CBS News reporter Nina Kapur, 26, died July 18 in a Revel accident in Greenpoint, Brooklyn.
“This is an unacceptable state of affairs,” Mayor Bill de Blasio said of the Revel mayhem sweeping the city at a press conference Tuesday. The mayor told the media his administration spoke with Revel C.E.O. Frank Reig to address safety concerns and accidents.
“I’ve been very clear with Revel…they cannot be open in this city unless they find a way to actually make the service safe,” the mayor said. “They’ve been making changes, but not enough changes, is the bottom line. This has just gotten to be too much.
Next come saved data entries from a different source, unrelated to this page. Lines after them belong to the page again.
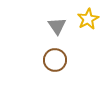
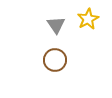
gray triangle: moved 1 px left, 1 px up
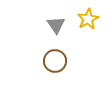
brown circle: moved 1 px down
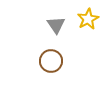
brown circle: moved 4 px left
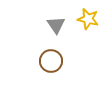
yellow star: rotated 30 degrees counterclockwise
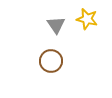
yellow star: moved 1 px left
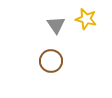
yellow star: moved 1 px left
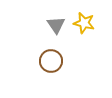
yellow star: moved 2 px left, 4 px down
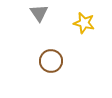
gray triangle: moved 17 px left, 12 px up
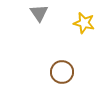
brown circle: moved 11 px right, 11 px down
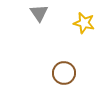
brown circle: moved 2 px right, 1 px down
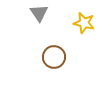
brown circle: moved 10 px left, 16 px up
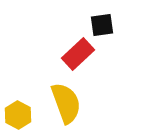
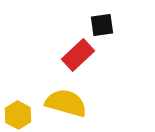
red rectangle: moved 1 px down
yellow semicircle: rotated 54 degrees counterclockwise
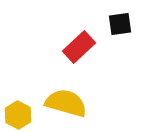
black square: moved 18 px right, 1 px up
red rectangle: moved 1 px right, 8 px up
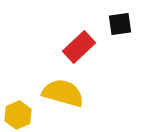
yellow semicircle: moved 3 px left, 10 px up
yellow hexagon: rotated 8 degrees clockwise
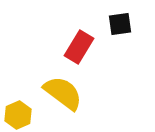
red rectangle: rotated 16 degrees counterclockwise
yellow semicircle: rotated 21 degrees clockwise
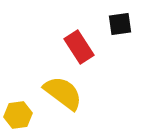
red rectangle: rotated 64 degrees counterclockwise
yellow hexagon: rotated 16 degrees clockwise
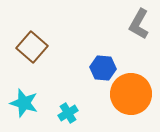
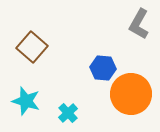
cyan star: moved 2 px right, 2 px up
cyan cross: rotated 12 degrees counterclockwise
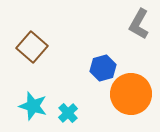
blue hexagon: rotated 20 degrees counterclockwise
cyan star: moved 7 px right, 5 px down
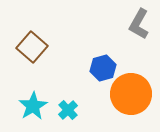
cyan star: rotated 24 degrees clockwise
cyan cross: moved 3 px up
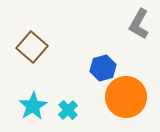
orange circle: moved 5 px left, 3 px down
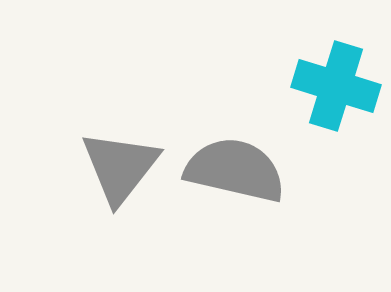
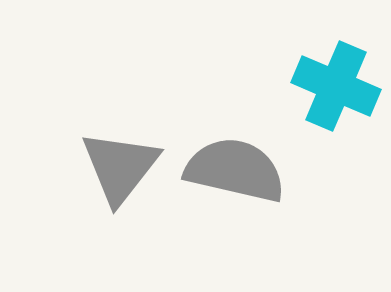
cyan cross: rotated 6 degrees clockwise
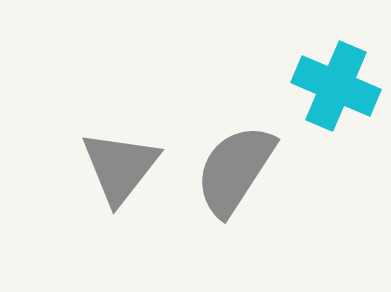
gray semicircle: rotated 70 degrees counterclockwise
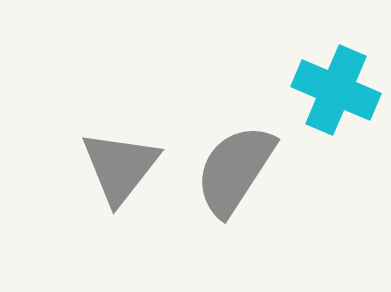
cyan cross: moved 4 px down
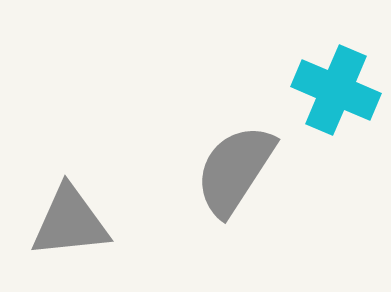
gray triangle: moved 50 px left, 55 px down; rotated 46 degrees clockwise
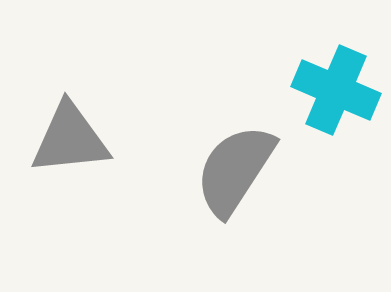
gray triangle: moved 83 px up
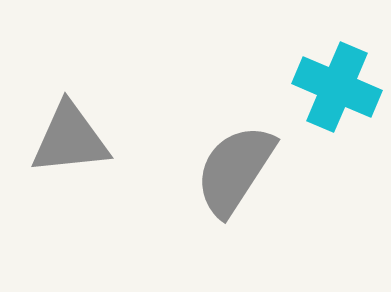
cyan cross: moved 1 px right, 3 px up
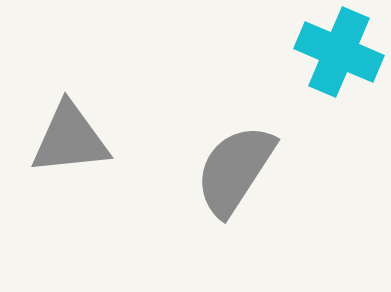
cyan cross: moved 2 px right, 35 px up
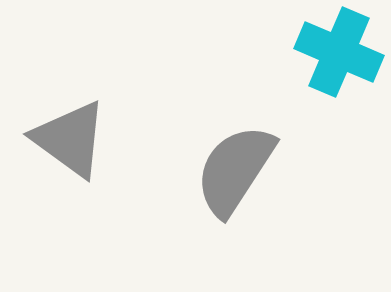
gray triangle: rotated 42 degrees clockwise
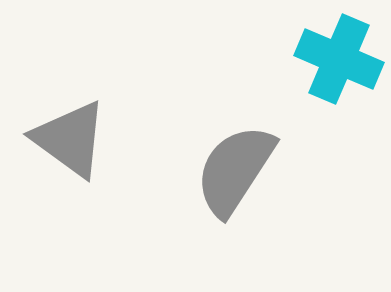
cyan cross: moved 7 px down
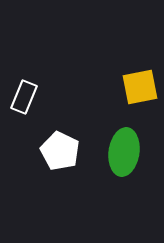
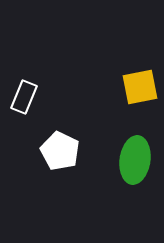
green ellipse: moved 11 px right, 8 px down
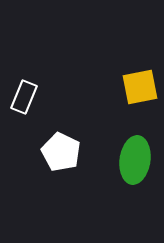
white pentagon: moved 1 px right, 1 px down
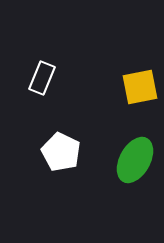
white rectangle: moved 18 px right, 19 px up
green ellipse: rotated 21 degrees clockwise
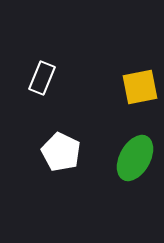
green ellipse: moved 2 px up
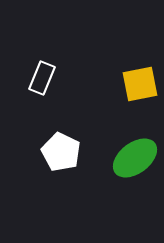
yellow square: moved 3 px up
green ellipse: rotated 24 degrees clockwise
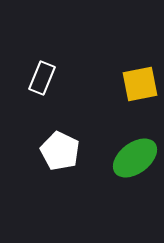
white pentagon: moved 1 px left, 1 px up
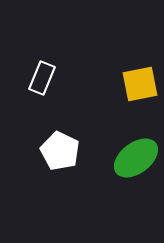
green ellipse: moved 1 px right
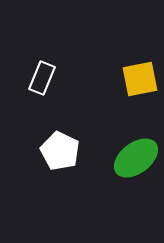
yellow square: moved 5 px up
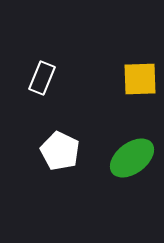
yellow square: rotated 9 degrees clockwise
green ellipse: moved 4 px left
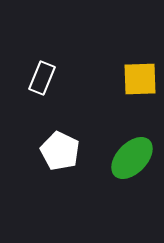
green ellipse: rotated 9 degrees counterclockwise
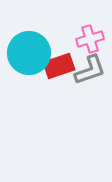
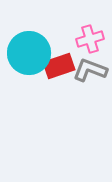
gray L-shape: rotated 140 degrees counterclockwise
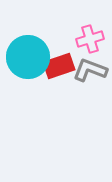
cyan circle: moved 1 px left, 4 px down
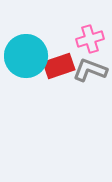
cyan circle: moved 2 px left, 1 px up
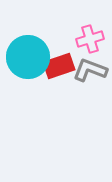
cyan circle: moved 2 px right, 1 px down
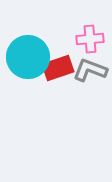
pink cross: rotated 12 degrees clockwise
red rectangle: moved 1 px left, 2 px down
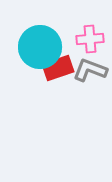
cyan circle: moved 12 px right, 10 px up
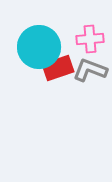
cyan circle: moved 1 px left
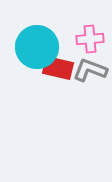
cyan circle: moved 2 px left
red rectangle: rotated 32 degrees clockwise
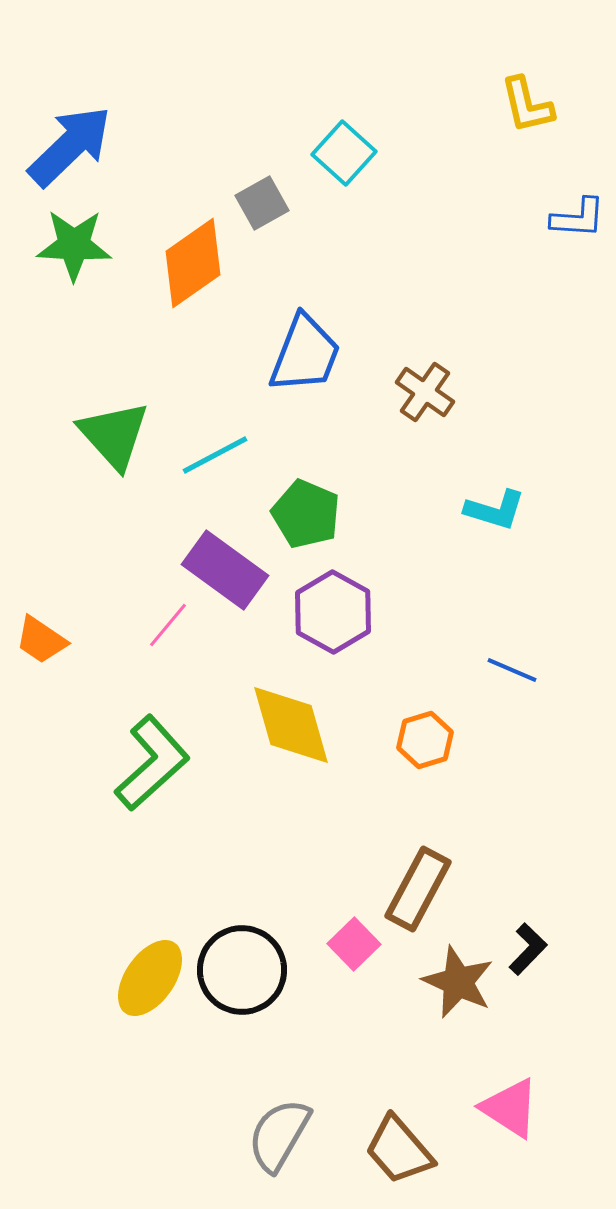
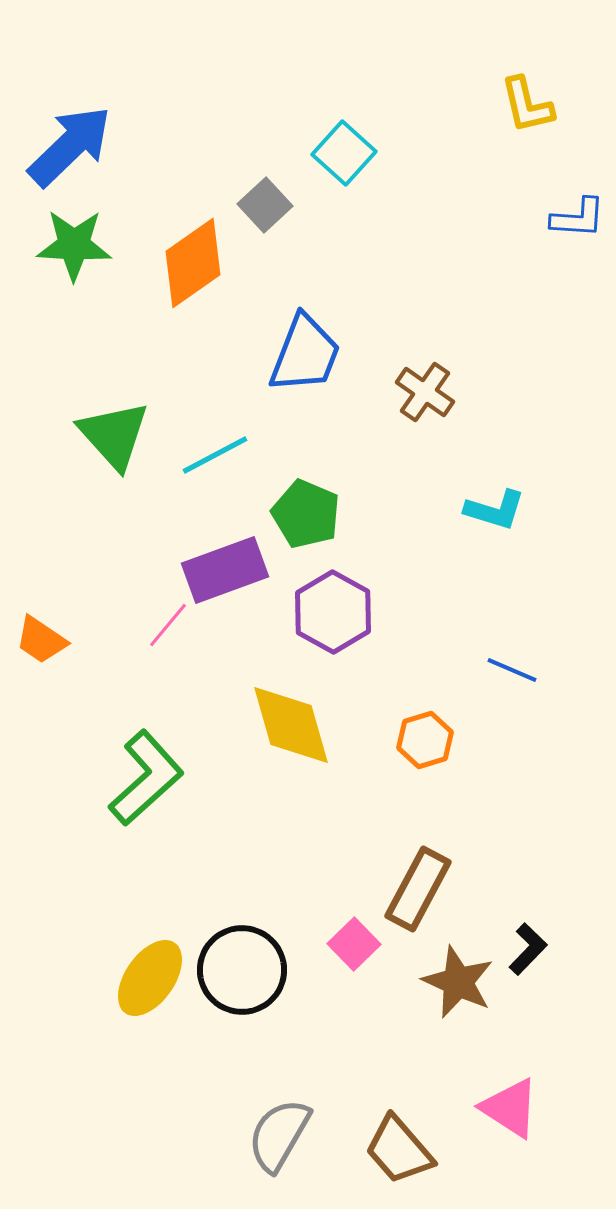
gray square: moved 3 px right, 2 px down; rotated 14 degrees counterclockwise
purple rectangle: rotated 56 degrees counterclockwise
green L-shape: moved 6 px left, 15 px down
It just doesn’t work the way it’s structured.”
Though de Blasio noted the city does have the power to “regulate, restrict and even prohibit Revel scooters,” on its own terms, it appears Revel took matters into its own hands, publicly announcing its New York hiatus.
“We’re reviewing and strengthening our rider accountability and safety measures and communicating with city officials, and we look forward to serving you again in the near future,” the company said in a Tweet posted Tuesday morning.
As complaints about Revel riders increased recently, the company sent an e-mail to its users Sunday, pledging to introduce new safety measures, like requiring drivers to take an in-app safety exam and to confirm they are wearing a helmet before they set off. At the time of Malave’s death two days later, however, neither of these features were incorporated into Revel’s app.
“If they don’t come back with their way to make the service safe,” the mayor warned, “we will not allow them to reopen at all.”